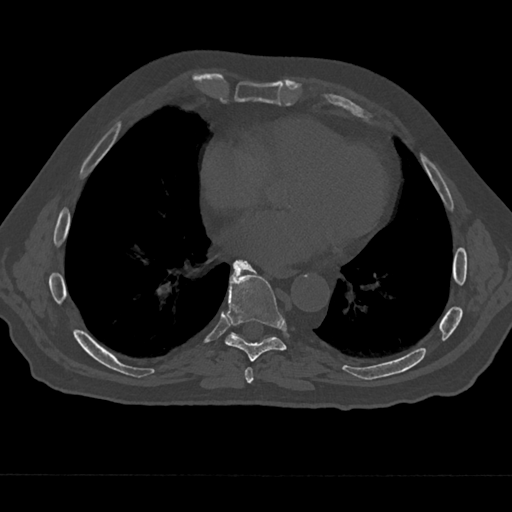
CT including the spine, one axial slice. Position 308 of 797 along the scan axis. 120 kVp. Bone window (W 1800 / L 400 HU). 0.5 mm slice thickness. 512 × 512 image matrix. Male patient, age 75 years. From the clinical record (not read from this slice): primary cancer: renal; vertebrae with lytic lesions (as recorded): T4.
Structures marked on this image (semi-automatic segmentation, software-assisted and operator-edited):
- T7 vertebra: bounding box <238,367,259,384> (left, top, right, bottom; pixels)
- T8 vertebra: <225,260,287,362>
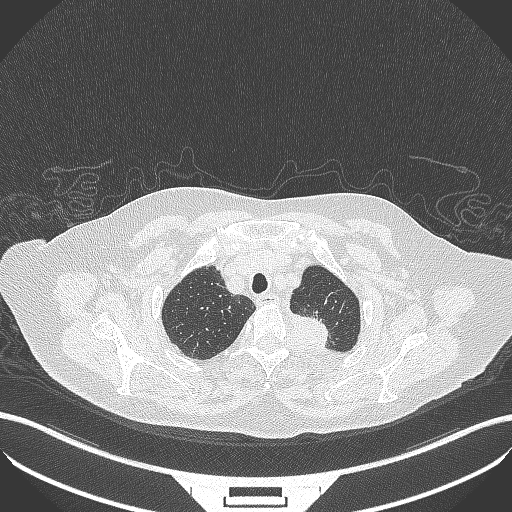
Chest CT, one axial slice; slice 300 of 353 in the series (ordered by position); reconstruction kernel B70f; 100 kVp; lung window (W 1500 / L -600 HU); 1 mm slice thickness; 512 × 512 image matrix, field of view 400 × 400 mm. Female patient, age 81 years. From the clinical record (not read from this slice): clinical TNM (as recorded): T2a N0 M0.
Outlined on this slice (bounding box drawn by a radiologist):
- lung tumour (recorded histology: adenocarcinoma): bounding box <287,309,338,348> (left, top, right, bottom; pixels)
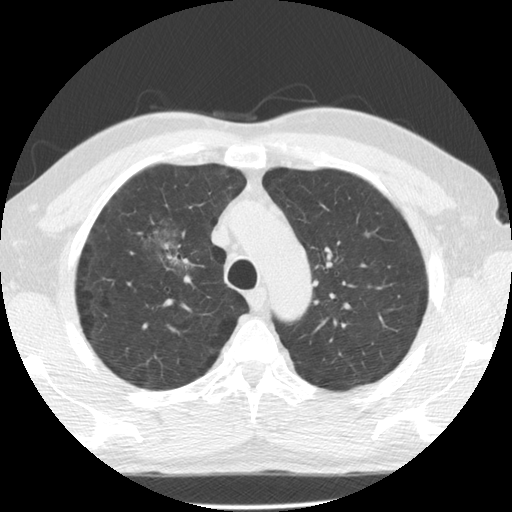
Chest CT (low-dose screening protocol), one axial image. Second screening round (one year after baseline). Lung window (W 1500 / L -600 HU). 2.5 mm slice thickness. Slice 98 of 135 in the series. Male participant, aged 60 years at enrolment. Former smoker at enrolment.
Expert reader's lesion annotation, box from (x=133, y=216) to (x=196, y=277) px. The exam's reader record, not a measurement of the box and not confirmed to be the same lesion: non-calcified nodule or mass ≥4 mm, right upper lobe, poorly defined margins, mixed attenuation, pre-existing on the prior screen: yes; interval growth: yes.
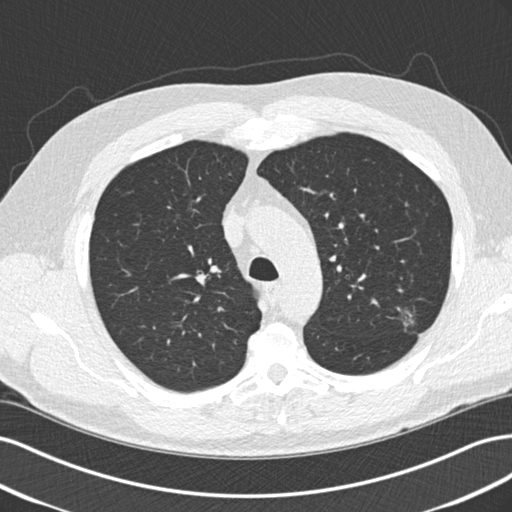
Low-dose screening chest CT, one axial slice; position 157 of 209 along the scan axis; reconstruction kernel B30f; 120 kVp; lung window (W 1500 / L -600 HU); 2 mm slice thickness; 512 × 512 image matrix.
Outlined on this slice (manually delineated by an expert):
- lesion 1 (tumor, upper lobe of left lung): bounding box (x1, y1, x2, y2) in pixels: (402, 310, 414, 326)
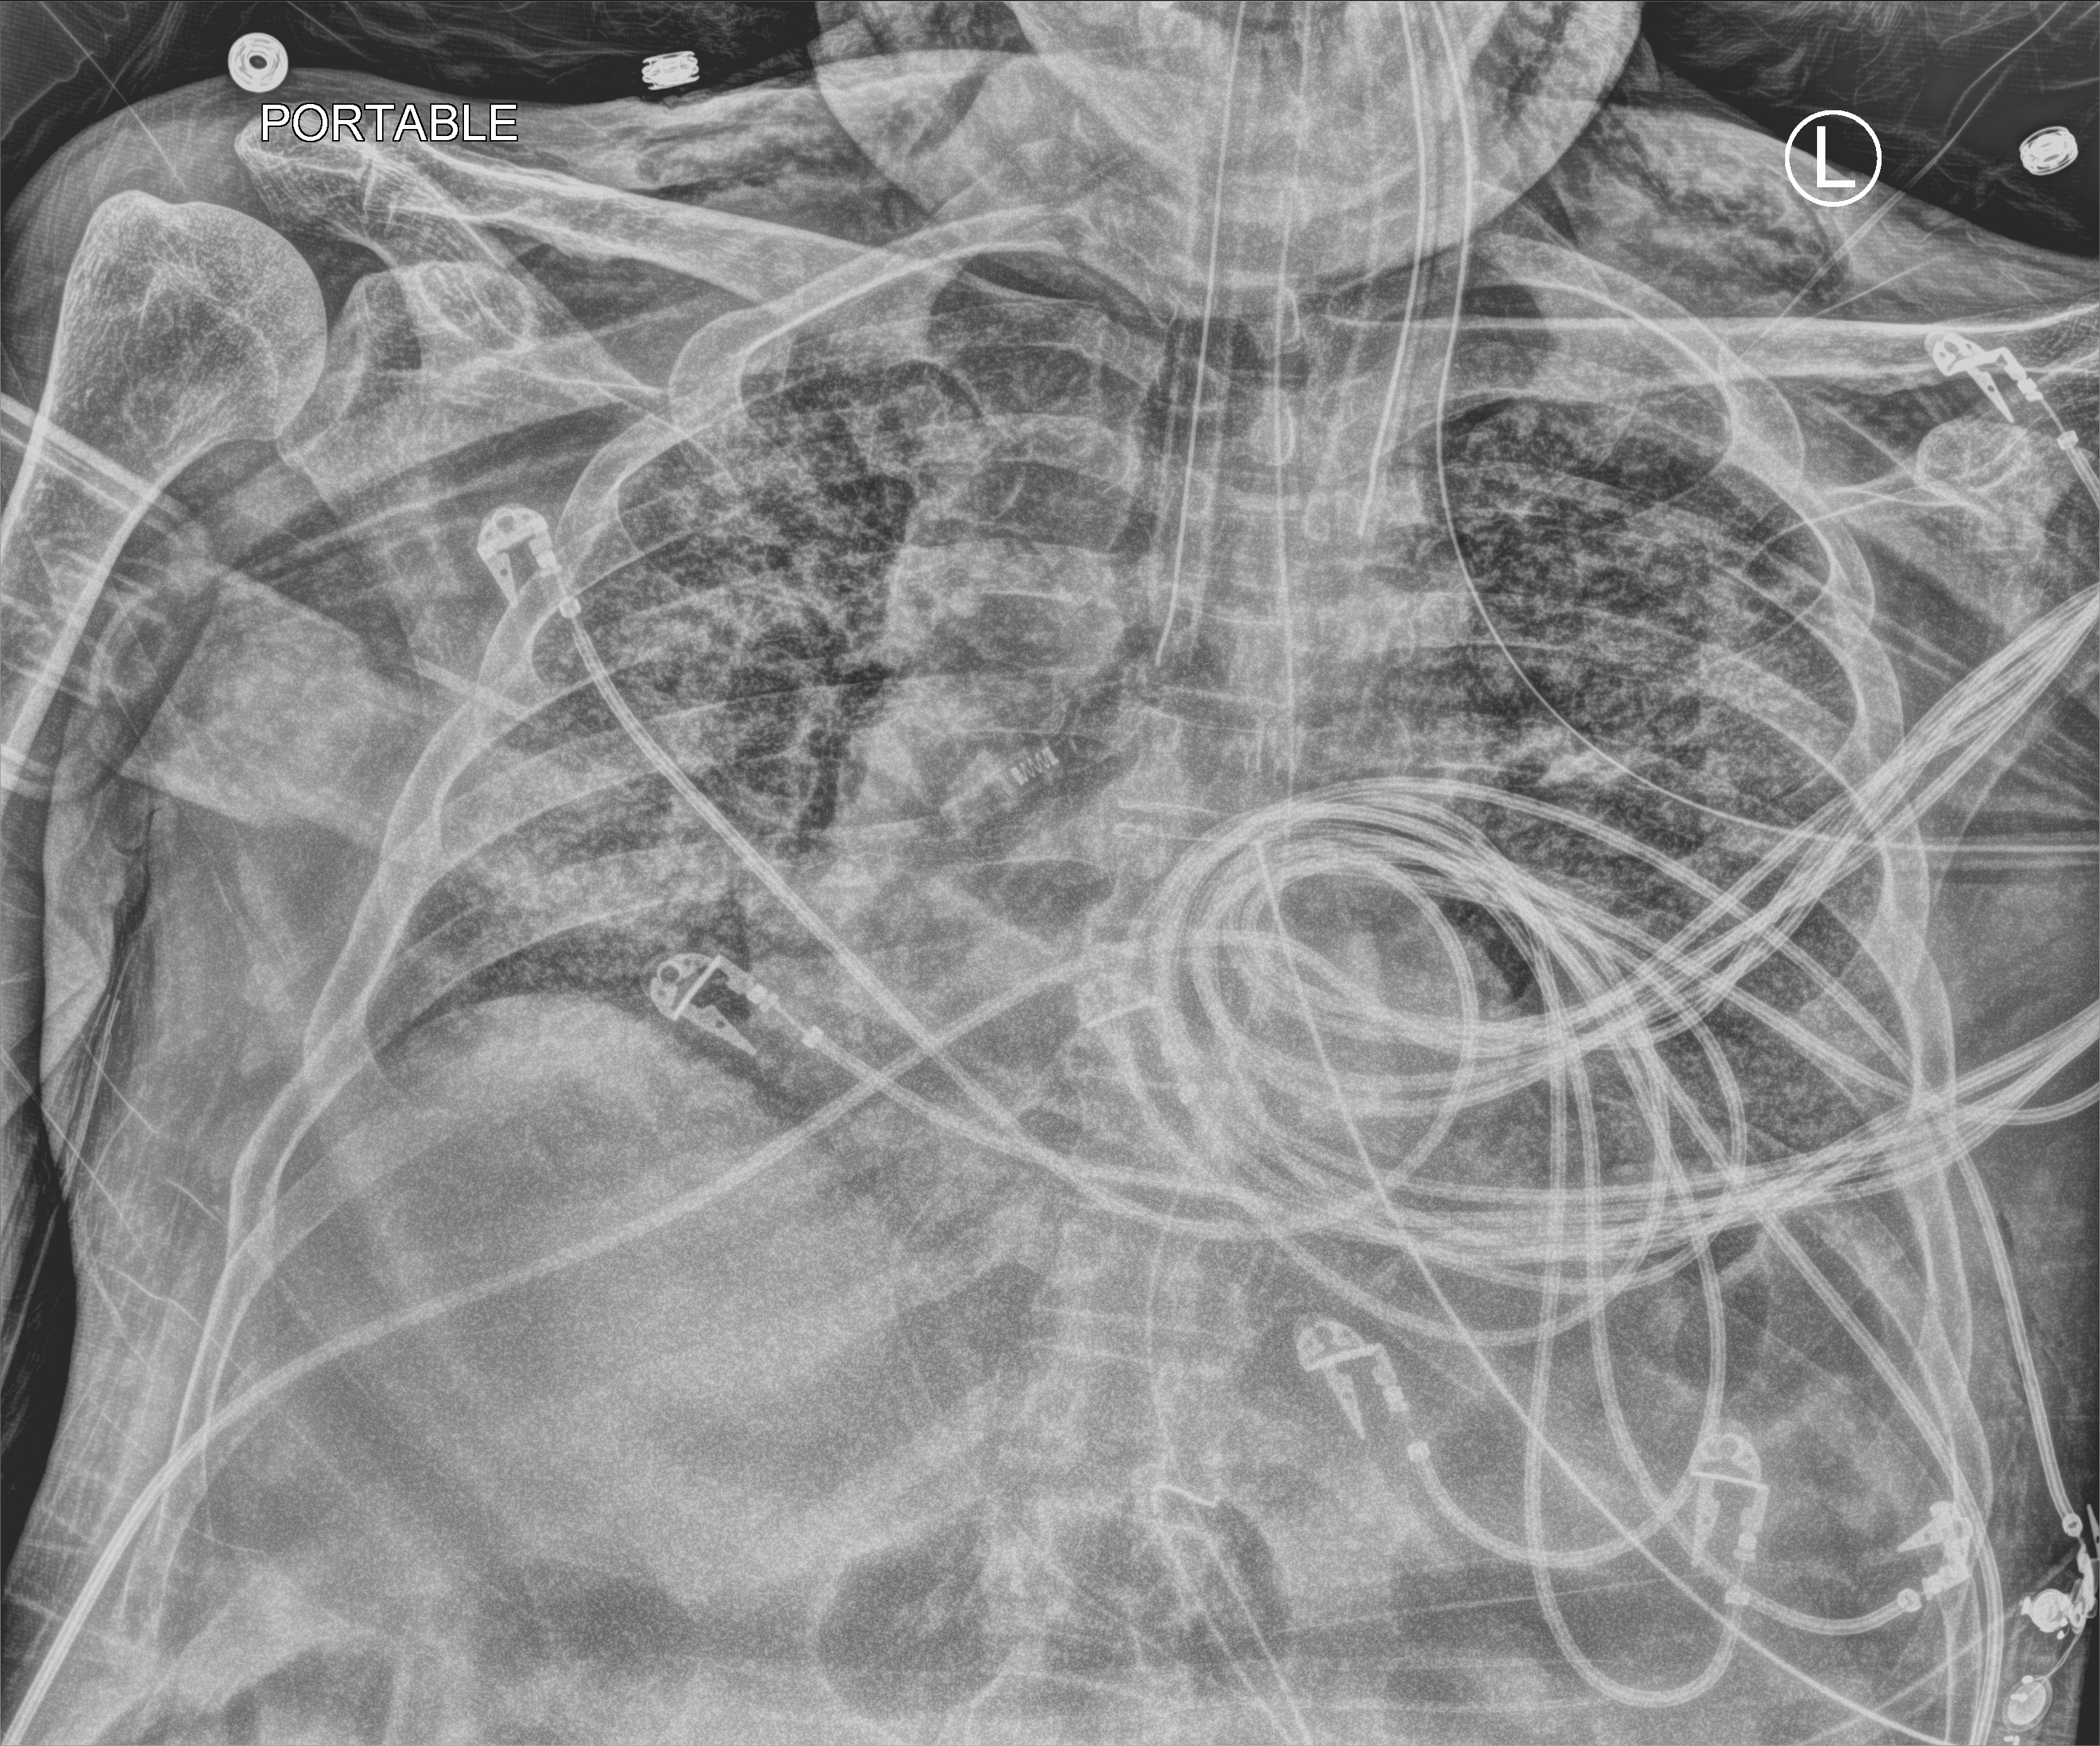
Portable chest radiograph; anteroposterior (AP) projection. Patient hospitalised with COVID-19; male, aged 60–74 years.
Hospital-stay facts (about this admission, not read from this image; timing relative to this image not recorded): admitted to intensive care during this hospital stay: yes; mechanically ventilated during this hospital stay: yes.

● **What this task involves**
Return, from the data above, each line in which the string "Outlined" appears.

● **Result**
Outlined on this slice (bounding box drawn by a radiologist):
Outlined on this slice (manually delineated by an expert):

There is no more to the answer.